The approach led B.C. to a 67-per-cent decline in new diagnoses and a drop of 87 per cent in AIDS-related deaths from 1997 to 2013, according to a report published by the HIV/AIDS centre last month. Meanwhile, patients on the antiretroviral drugs are now living nearly as long as the general population.

An estimated 35 million people have HIV/AIDS, and Dr. Montaner said the UN had met its millennium goal of treating 15 million people with antiretrovirals by this year.

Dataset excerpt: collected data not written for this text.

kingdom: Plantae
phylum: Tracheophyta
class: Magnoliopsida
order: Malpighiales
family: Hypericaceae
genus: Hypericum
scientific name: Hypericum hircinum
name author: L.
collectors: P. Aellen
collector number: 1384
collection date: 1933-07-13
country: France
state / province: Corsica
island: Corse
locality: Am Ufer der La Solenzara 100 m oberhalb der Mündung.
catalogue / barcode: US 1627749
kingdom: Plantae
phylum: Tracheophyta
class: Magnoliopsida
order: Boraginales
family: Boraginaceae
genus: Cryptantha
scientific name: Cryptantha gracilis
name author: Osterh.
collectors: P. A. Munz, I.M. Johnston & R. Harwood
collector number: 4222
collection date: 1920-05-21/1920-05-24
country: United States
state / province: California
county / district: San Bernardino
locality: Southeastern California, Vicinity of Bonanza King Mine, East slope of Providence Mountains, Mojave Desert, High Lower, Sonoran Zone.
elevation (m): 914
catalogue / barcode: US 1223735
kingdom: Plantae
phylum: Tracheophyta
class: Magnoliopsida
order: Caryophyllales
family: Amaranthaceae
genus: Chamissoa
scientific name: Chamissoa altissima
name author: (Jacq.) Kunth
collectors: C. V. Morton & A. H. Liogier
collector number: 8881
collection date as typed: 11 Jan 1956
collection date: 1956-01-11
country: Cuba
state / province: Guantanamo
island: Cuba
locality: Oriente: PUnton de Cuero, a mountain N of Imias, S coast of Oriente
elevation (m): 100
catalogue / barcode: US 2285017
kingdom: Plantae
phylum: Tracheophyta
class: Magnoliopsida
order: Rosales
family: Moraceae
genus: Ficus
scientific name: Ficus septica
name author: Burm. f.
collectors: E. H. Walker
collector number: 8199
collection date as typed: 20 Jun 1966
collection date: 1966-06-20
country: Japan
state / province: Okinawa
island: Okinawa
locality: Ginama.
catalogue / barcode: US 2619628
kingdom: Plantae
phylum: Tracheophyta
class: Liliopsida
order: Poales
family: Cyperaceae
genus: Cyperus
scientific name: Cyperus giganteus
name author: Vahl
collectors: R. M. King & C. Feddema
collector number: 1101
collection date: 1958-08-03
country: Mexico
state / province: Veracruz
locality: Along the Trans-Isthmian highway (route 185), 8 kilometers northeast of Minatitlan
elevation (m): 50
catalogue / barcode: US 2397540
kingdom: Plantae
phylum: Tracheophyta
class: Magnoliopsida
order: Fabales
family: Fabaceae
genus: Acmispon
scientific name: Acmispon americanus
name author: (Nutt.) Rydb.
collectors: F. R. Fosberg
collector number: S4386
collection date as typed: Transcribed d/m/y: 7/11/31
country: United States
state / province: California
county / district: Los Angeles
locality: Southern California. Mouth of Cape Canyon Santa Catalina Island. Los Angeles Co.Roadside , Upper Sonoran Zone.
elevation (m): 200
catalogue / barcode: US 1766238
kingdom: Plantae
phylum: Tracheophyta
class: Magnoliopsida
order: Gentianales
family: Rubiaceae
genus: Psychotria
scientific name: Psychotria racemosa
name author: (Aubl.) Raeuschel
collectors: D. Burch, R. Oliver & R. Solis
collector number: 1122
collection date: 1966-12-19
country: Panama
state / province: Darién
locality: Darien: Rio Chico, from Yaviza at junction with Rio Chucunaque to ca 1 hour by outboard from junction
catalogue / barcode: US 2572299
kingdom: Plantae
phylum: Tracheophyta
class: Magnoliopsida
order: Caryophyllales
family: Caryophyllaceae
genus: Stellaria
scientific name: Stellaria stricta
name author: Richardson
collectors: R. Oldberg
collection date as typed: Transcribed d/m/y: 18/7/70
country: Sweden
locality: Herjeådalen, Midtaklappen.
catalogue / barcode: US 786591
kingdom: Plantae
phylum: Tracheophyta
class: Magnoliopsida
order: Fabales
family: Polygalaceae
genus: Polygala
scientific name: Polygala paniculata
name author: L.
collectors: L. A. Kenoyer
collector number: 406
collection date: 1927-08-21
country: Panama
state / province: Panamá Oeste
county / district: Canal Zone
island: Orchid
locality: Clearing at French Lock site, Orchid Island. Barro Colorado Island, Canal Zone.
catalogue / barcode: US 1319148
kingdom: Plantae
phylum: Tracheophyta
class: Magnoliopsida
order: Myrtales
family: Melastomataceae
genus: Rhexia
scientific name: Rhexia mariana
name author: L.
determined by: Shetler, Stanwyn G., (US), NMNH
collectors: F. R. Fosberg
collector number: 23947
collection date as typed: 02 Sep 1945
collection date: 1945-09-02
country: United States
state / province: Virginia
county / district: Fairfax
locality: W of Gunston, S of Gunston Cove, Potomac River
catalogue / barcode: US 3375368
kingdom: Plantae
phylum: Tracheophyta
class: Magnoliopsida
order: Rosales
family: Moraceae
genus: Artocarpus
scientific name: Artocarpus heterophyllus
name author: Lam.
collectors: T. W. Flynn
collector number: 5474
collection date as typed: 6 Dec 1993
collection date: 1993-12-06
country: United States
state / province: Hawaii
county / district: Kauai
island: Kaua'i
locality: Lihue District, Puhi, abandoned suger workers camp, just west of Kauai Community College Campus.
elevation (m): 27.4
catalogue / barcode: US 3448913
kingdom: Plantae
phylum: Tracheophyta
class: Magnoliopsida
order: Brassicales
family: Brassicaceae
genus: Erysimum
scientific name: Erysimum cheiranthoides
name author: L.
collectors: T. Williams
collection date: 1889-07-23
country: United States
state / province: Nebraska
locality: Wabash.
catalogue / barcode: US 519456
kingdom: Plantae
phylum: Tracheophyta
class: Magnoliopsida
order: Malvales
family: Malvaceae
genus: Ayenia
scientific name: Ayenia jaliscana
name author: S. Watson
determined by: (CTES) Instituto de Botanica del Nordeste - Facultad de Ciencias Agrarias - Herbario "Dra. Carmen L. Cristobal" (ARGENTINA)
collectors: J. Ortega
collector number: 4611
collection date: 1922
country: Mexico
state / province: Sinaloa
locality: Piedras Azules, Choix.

By 2020, the UN hopes to have 90 per cent of the world's HIV-infected peopled diagnosed, 90 per cent of those who know they are infected receiving treatment, and 90 per cent of those on antiretrovirals with levels of the virus in their bodies so low they cannot infect others.

Dr. Montaner said he and his team at the B.C. centre had "always felt that the TasP model would be something that would be very attractive to the Roman Catholic Church," but the Vatican under Pope Benedict XVI was not very receptive. He increased his efforts after the 2103 inauguration of the "incredibly refreshing" Pope Francis, whose public statements on structural poverty, LGBT issues and HIV/AIDS are "very much aligned" with the discourse surrounding TasP.

He said he eventually "triangulated" a meeting with the new Pope through contacts at the church aid agency Caritas Internationalis and old friends in Argentina who "have personal connections" with the pontiff.

"I used every sort of avenue that was open to me," he said.